Today I was reading some math book when the author mentions Varignon’s theorem, and gives a proof. The proof was not very long, but it was somewhat confusing. On Wikipedia, several more short proofs were given, but they were all more confusing than need be.

I remembered seeing the theorem proven using vector geometry before, but I couldn’t find the text (nor any other page / book that proves it this way) –

[image shamelessly taken from Wikipedia]

Varignon’s theorem states that in any quadrilateral, if we join the midpoints of the sides, then we get a parallelogram.

In the diagram, it suffices to prove that vector HG is equal to vector EF — vectors must have both the same orientation and length to be equal.
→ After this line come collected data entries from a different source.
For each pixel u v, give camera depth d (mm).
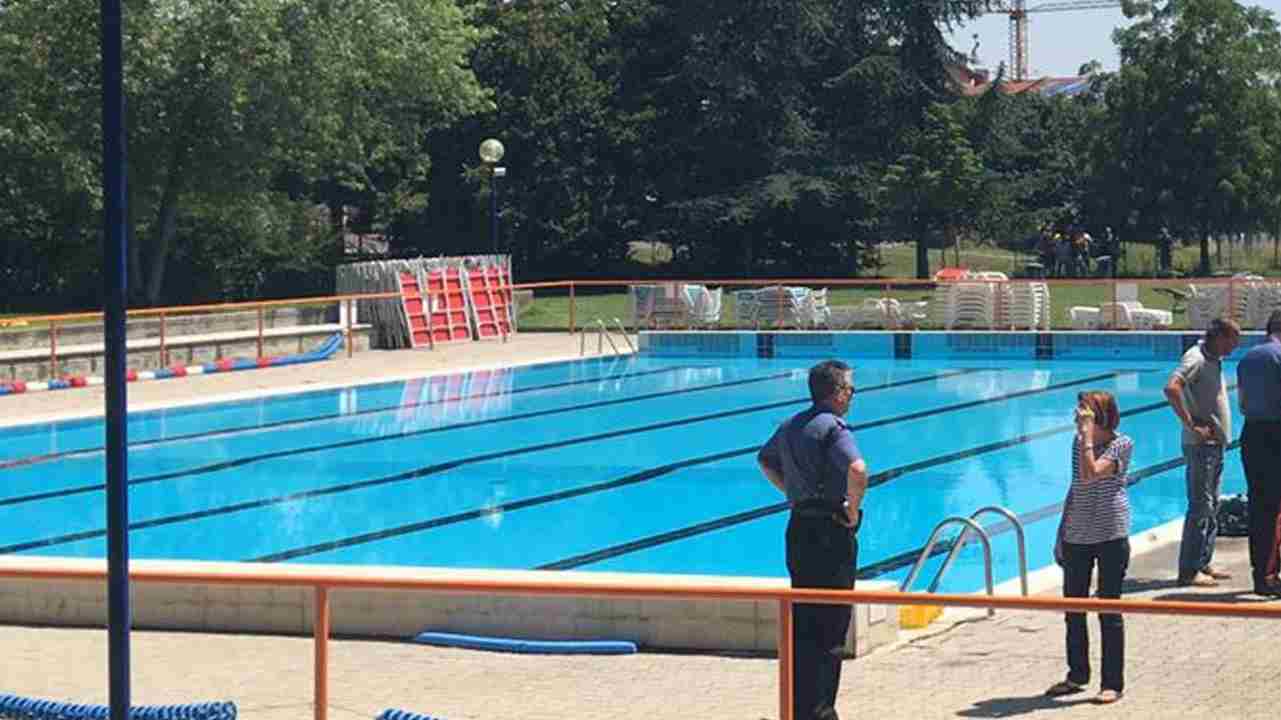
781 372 29641
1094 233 53594
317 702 7816
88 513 17375
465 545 15633
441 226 53469
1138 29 52500
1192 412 11742
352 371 28641
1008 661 9656
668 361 31656
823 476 8289
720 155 54000
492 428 22953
This works since any method that proves HG = EF can also prove HE = GF. The proof goes as follows –

$\vec {HG} = \vec{HD} + \vec{DG} = \frac{1}{2} (\vec{AD} + \vec{DC}) = \frac{1}{2} \vec{AC} = \vec{EF}$

And we’re done. (the last step is due to symmetry of HG and EF)
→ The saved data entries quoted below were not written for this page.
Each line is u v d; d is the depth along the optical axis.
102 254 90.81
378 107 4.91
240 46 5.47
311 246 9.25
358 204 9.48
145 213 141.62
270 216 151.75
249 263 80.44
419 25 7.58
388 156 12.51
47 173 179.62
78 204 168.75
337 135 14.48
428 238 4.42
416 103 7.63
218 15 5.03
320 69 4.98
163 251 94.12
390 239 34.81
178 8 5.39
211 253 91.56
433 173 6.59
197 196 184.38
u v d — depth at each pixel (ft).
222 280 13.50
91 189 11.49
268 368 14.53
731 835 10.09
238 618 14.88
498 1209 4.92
### 5 Responses to Varignon’s theorem proved in one line with vectors

1. Patrick says:

The prove is not correct, since:

HD+DG > HG.

This is the basic rule for triangle.

The easiest way to prove it is as follows:

1. Connect AC, we have triangle ACD. Since H is the middle point of AD and G is the middle point of CD, then:

HG // AC;

Similarly, we can prove:

EF // AC.

Thus: HG // EF

2. Connect BD, we can prove HG // CG in the same way.

So the EFHG must be a parallelogram.

• Patrick says:

correction( my typing error):

2. Connect BD, we can prove HE // GF in the same way.

The other option will be to prove EF=HG and EH=GF.

still using triangle theorem.

• luckytoilet says:

Oh yea I suppose I should’ve been more clear on that. The proof deals with _vectors_, not line segments — so HD + DG would be the vector sum of the vectors HD and DG. (I’m also used to not putting arrows atop vectors xD)

2. Robin says:

This reminds me of the random discovery I found back in middle school – if you start with some random polygon (I’d say most polygons would work), and connect the midpoints of the sides to form a new polygon, and connect its midpoints to form yet a new one, and so on, and the shape of the polygon will approach an ellipse. I don’t know of a proof though.

3. Anonymous says:

what do u mean when u say connect, connect how?